The review has been delayed not only by fierce internal discussion but by the months-long debate over AfPak strategy, which put almost all other foreign-policy concerns on the back burner. Obama hadn't expected that, any more than he had expected the worst recession in 70 years. Foreign-policy-as-opportunity was eclipsed by foreign-policy-as-crisis-management, much as the Russian invasion of Afghanistan pushed Jimmy Carter's human rights policy to the sidelines. And then, of course, the whole subject was buried beneath the avalanche of health care. The AfPak debate feels almost as long ago as the Prague speech. As Peter Baker observed last week in the New York Times, the president has only glancingly referred to the decisive battle for Marja since it began almost six weeks ago.
Nothing, of course, is permanent in politics. I was foolish enough to write in the early fall of 2007 that voters weren't buying Obama's worldview; a year later, they elected him president. Obama has just gained a momentous and cathartic victory on health care; it's impossible to predict today how much additional political space, if any, will open up as a result. Joblessness, of course, remains extremely high by historic standards. Unless and until it subsides, foreign affairs will matter even less than usual (unless something terrible happens), and Obama and his team will be torn between making good on the transformative vision of the campaign and accommodating the dour and negative public mood, which right now seems to be relentlessly bearing the Democrats toward a 1994-style Waterloo in the midterm elections.
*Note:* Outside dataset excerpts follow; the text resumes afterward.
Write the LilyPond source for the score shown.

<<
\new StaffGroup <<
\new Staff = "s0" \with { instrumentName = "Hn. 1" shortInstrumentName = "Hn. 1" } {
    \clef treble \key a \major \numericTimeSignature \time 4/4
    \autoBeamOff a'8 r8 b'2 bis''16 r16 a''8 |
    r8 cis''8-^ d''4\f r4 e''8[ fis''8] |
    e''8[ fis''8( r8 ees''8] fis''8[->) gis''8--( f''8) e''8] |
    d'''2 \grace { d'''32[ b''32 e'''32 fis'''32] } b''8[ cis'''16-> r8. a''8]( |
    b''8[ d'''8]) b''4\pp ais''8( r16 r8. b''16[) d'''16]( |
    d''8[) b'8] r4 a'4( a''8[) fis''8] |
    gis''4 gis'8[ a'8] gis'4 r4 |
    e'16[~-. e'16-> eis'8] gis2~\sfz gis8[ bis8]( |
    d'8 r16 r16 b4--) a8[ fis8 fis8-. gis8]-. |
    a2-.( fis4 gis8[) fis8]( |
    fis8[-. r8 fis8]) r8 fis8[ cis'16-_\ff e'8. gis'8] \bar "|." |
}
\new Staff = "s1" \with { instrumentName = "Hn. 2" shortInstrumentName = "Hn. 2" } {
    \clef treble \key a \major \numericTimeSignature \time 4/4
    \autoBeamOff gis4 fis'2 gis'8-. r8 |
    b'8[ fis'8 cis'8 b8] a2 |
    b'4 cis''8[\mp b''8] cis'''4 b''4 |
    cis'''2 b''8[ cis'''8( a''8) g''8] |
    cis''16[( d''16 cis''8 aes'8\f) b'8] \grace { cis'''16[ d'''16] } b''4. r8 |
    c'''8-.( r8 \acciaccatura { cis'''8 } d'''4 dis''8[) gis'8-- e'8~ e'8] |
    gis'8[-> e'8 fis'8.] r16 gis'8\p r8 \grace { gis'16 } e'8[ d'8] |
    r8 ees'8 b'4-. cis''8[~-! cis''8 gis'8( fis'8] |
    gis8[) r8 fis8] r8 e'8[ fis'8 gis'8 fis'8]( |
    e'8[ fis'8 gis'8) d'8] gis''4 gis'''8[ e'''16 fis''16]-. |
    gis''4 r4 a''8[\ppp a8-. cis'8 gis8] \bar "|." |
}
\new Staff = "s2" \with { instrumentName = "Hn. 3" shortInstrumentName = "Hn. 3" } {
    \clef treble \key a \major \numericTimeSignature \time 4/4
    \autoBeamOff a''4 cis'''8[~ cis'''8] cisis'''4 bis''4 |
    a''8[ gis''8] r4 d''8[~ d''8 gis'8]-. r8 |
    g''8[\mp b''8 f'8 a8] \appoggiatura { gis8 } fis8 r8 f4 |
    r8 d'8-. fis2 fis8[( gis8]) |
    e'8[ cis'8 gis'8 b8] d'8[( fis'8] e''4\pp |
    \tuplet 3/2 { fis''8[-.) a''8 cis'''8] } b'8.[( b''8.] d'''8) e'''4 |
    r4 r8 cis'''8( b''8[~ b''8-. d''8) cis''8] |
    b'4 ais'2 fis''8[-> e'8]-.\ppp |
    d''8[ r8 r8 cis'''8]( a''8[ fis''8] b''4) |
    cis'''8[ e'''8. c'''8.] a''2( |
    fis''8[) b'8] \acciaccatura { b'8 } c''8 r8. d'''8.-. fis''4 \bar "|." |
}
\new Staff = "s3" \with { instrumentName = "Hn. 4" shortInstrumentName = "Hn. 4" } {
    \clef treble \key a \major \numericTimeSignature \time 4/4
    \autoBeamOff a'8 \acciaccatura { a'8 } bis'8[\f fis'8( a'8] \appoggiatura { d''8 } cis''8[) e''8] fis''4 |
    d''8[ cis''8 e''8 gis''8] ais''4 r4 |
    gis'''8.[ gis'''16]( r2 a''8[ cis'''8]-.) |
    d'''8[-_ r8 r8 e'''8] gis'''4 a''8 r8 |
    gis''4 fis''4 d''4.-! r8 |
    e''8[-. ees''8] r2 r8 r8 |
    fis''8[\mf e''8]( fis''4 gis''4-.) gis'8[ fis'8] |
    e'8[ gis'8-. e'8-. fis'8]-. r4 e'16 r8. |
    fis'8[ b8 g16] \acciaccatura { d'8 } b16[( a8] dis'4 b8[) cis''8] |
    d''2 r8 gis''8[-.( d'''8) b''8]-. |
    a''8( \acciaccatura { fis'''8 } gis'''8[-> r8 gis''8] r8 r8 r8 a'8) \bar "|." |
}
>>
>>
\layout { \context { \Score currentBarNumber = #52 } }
Perhaps the nuclear review will offer some guidance to the president's inclinations. During the 2008 primary campaign, no single issue more powerfully illustrated the difference between Obama's promise of decisive change and Hillary Clinton's cautious incrementalism than his repeated vow to eliminate nuclear weapons, to discard the old paradigm of deterrence in favor of a genuine commitment to nonproliferation. Traditional, battle-scarred Democrats -- like Clinton -- typically avoid calling for the elimination of nuclear weapons for fear of being branded soft on defense. Obama, however, insisted that U.S. national security requires discarding the hard line in favor of the soft.
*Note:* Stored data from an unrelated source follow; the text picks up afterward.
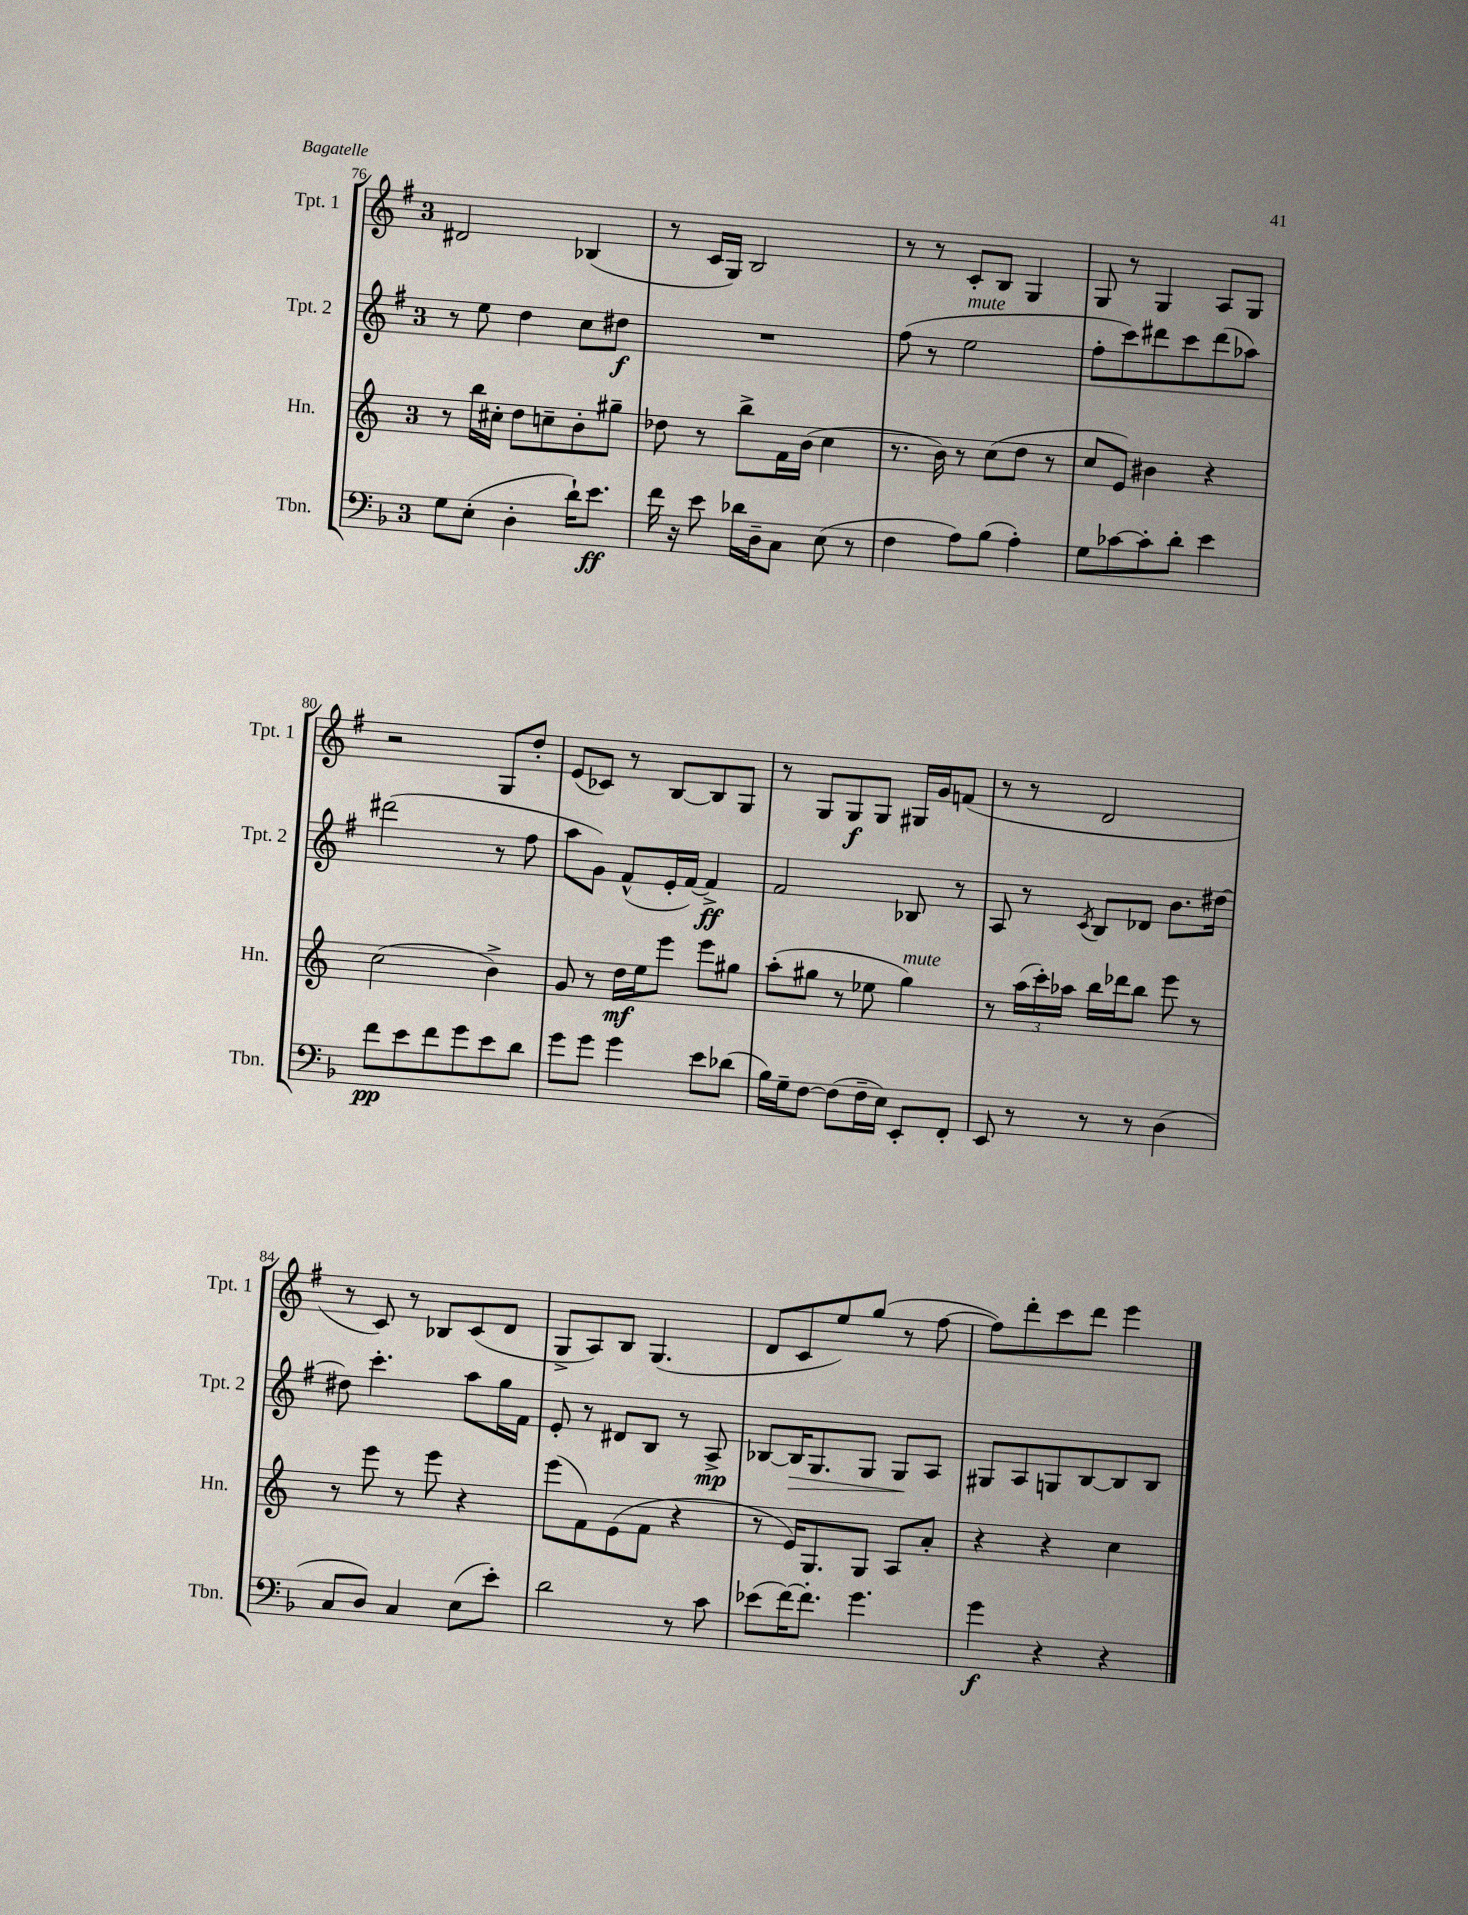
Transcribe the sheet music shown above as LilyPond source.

<<
\new StaffGroup <<
\new Staff = "s0" \with { instrumentName = "Tpt. 1" shortInstrumentName = "Tpt. 1" } {
    \clef treble \key g \major \once \override Staff.TimeSignature.style = #'single-digit \time 3/4
    dis'2 bes4( |
    r8 c'16 g16) b2 |
    r8 r8 c'8-. b8 g4 |
    g8 r8 g4 a8 g8 |
    r2 g8 d''8-. |
    e'8( ces'8) r8 b8~ b8 g8 |
    r8 g8 g8\f g8 gis16 g'16 f'8( |
    r8 r8 d'2 |
    r8 c'8) r8 bes8 c'8( d'8 |
    g8-> a8) b8 g4.( |
    d'8 c'8 e''8) g''8( r8 fis''8~ |
    fis''8) d'''8-. c'''8 d'''8 e'''4 \bar "|." |
}
\new Staff = "s1" \with { instrumentName = "Tpt. 2" shortInstrumentName = "Tpt. 2" } {
    \clef treble \key g \major \once \override Staff.TimeSignature.style = #'single-digit \time 3/4
    r8 e''8 d''4 c''8 dis''8\f |
    R2. |
    fis''8( r8 e''2^\markup { \italic "mute" } |
    fis''8-. c'''8) dis'''8 c'''8 dis'''8( aes''8) |
    dis'''2( r8 fis''8 |
    a''8 g'8) fis'8-^( e'16-. fis'16~) fis'4->\ff |
    fis'2 bes8 r8 |
    a8 r8 \acciaccatura { c'8 } b8 des'8 b'8. dis''16~ |
    dis''8 c'''4.-. a''8 g''16 fis'16 |
    e'8-. r8 dis'8 b8 r8 a8->\mp |
    bes8~ bes16\> g8. g8 g8\! a8 |
    gis8 a8 g8 b8~ b8 b8 \bar "|." |
}
\new Staff = "s2" \with { instrumentName = "Hn." shortInstrumentName = "Hn." } {
    \clef treble \key c \major \once \override Staff.TimeSignature.style = #'single-digit \time 3/4
    r8 b''16 cis''16-. d''8 c''8-- b'8-. gis''8-- |
    des''8 r8 b''8-> f'16 b'16( c''4 |
    r8. b'16) r8 c''8( d''8 r8 |
    c''8 e'8) bis'4 r4 |
    c''2( b'4->) |
    g'8 r8 d''16\mf e''16 e'''8 e'''8 gis''8 |
    a''8-.( gis''8 r8 ees''8 gis''4^\markup { \italic "mute" }) |
    r8 \tuplet 3/2 { a''16( c'''16-.) aes''16 } b''16 des'''16 b''8 e'''8 r8 |
    r8 e'''8 r8 e'''8 r4 |
    e'''8( f'8) e'8( f'8 r4 |
    r8 e'16) g8. g8 a8 a'8-. |
    r4 r4 c''4 \bar "|." |
}
\new Staff = "s3" \with { instrumentName = "Tbn." shortInstrumentName = "Tbn." } {
    \clef bass \key f \major \once \override Staff.TimeSignature.style = #'single-digit \time 3/4
    g8 e8-.( d4-. d'16-!) e'8.\ff |
    f'16 r16 e'8 des'16 d16-- c8 e8( r8 |
    f4 a8) bes8( a4-.) |
    g8 ces'8~ ces'8-. d'8-. e'4 |
    f'8\pp e'8 f'8 g'8 e'8 d'8 |
    g'8 g'8 g'4 e'8 des'8( |
    bes16) g16-- f8~ f8( f16-- e16) e,8-. f,8-. |
    e,8 r8 r8 r8 d4( |
    c8 d8) c4 e8( e'8-.) |
    d'2 r8 c'8 |
    ees'8( f'16~) f'8.-. g'4. |
    g'4\f r4 r4 \bar "|." |
}
>>
>>
\layout { \context { \Score currentBarNumber = #76 } }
And now? Obama has already made a large gesture to mollify Republicans, senior military officers, and the nuclear labs by budgeting a 13 percent increase for U.S. nuclear infrastructure at a time when other agencies are being flatlined. His senior officials have ruled against almost all changes in policy -- such as a pledge of "no first use" of nukes -- which might be criticized as too soft. What remains of the Prague vision is the promise to delegitimize nuclear weapons by sharply restricting the scenarios in which they could be used, and to make a down payment on the goal of eliminating such weapons by driving toward much deeper cuts than are envisioned by the current talks with Russia.
If these vows, solemnly undertaken and often repeated, are grossly compromised or reduced to high-flown twaddle, we will know that Obama has accepted an era of reduced expectations. That would be the politically prudent choice. But Obama kept selling his vision in 2007 even when polls and short-sighted journalists suggested he was foolhardy to do so. He didn't take the prudent path on health care, and yet emerged the winner. He is a pragmatist; but he's no cynic. Perhaps, even in the face of public apathy and Tea Party hostility, he'll make good on his promise to restore American leadership.